Hybrid institutions and governance

The term ‘hybrid institution’ is not yet well-established or clearly defined in academic literature. German and Keller possibly introduced the term in 2009, describing it as "an institutional arrangement governing the interdependencies among discrete property holders and regimes".[1] Abbot and Faude have suggested more recently that most areas in world politics today are governed "neither by individual institutions nor by regime complexes composed of formal interstate institutions. Rather, they are governed by “hybrid institutional complexes” comprising heterogeneous interstate, infra-state, public–private and private transnational institutions, formal and informal."[2] Whether they are anything more than euphemisms for public-private partnerships, which are nothing new, is yet to be firmly established.
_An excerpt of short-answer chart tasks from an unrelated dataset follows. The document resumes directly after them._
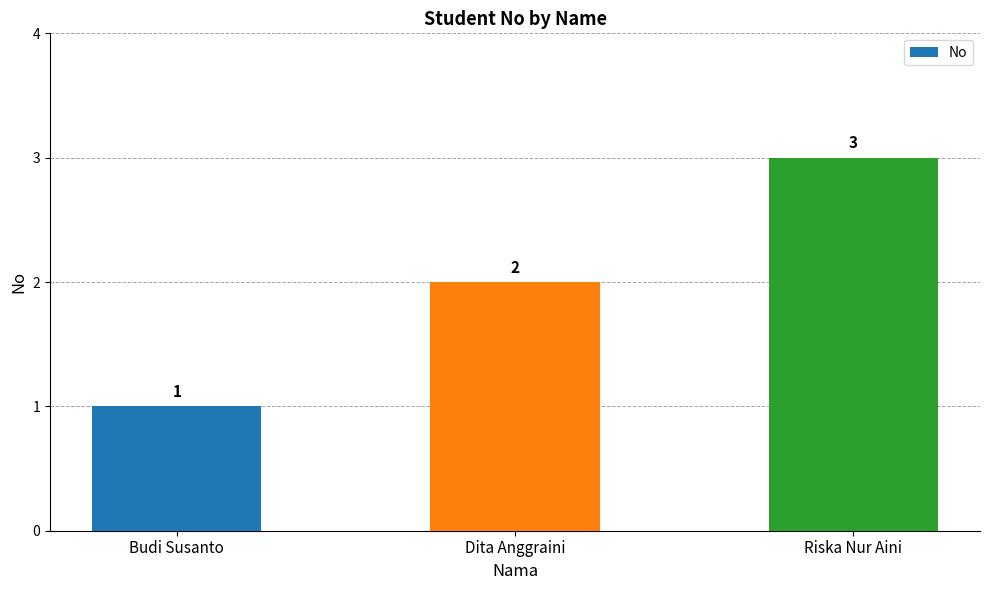

What is the label of the 3rd bar from the left?

Riska Nur Aini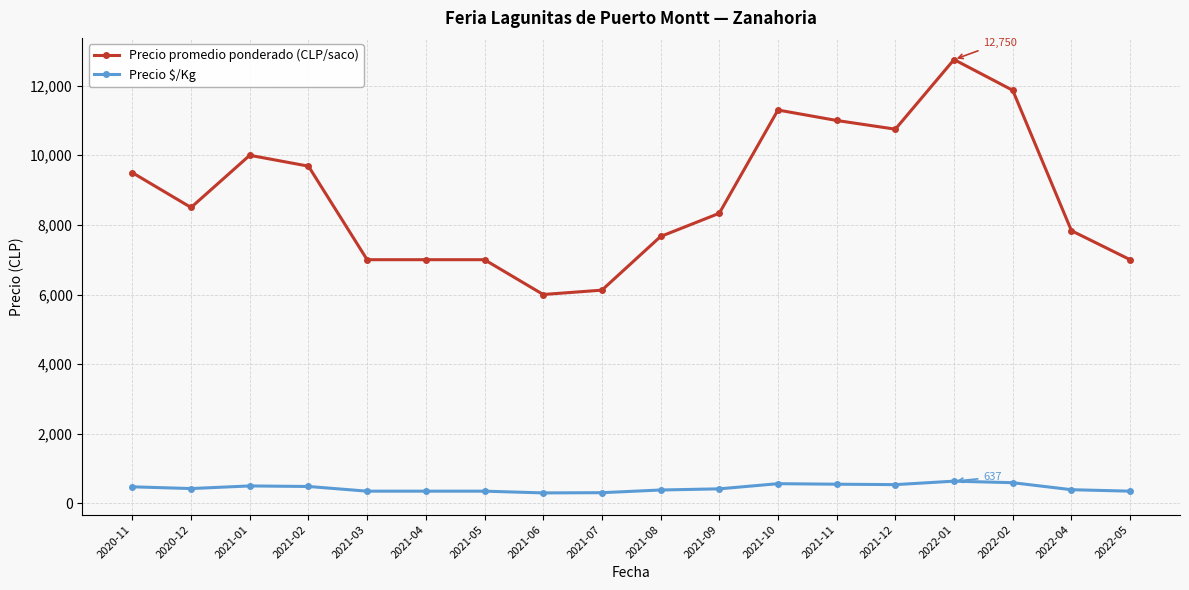

What are all the series names shown in the legend?

Precio promedio ponderado (CLP/saco), Precio $/Kg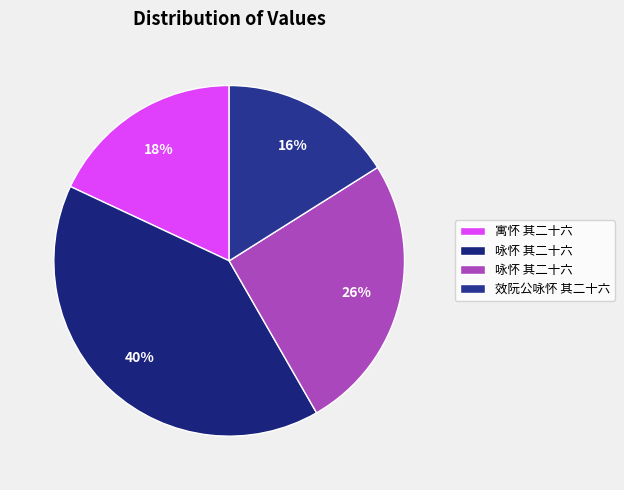

Count the number of slices in the pie.

4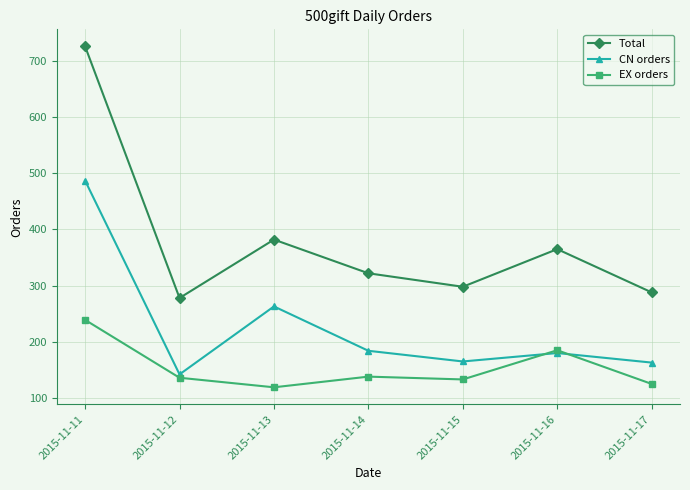

Which series has the largest total across all categories?

Total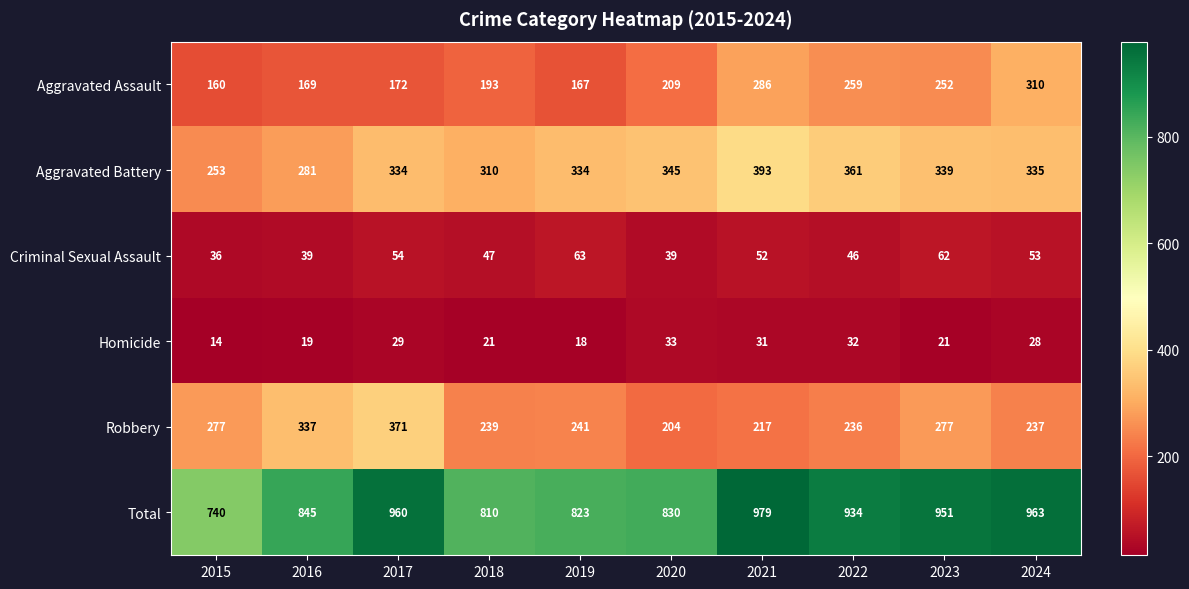

At 2018, list the series in order from smallest to largest.

Homicide, Criminal Sexual Assault, Aggravated Assault, Robbery, Aggravated Battery, Total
  1. ^ German, Laura; Keeler, Andrew (2009-09-25). ""Hybrid institutions": Applications of common property theory beyond discrete tenure regimes". International Journal of the Commons. 4 (1): 571. doi:10.18352/ijc.108. hdl:10535/988. ISSN 1875-0281. S2CID 154170724.
  2. ^ Abbott, Kenneth W.; Faude, Benjamin (2022-04-01). "Hybrid institutional complexes in global governance". The Review of International Organizations. 17 (2): 263–291. doi:10.1007/s11558-021-09431-3. ISSN 1559-744X. PMC 8149577. PMID 35722451.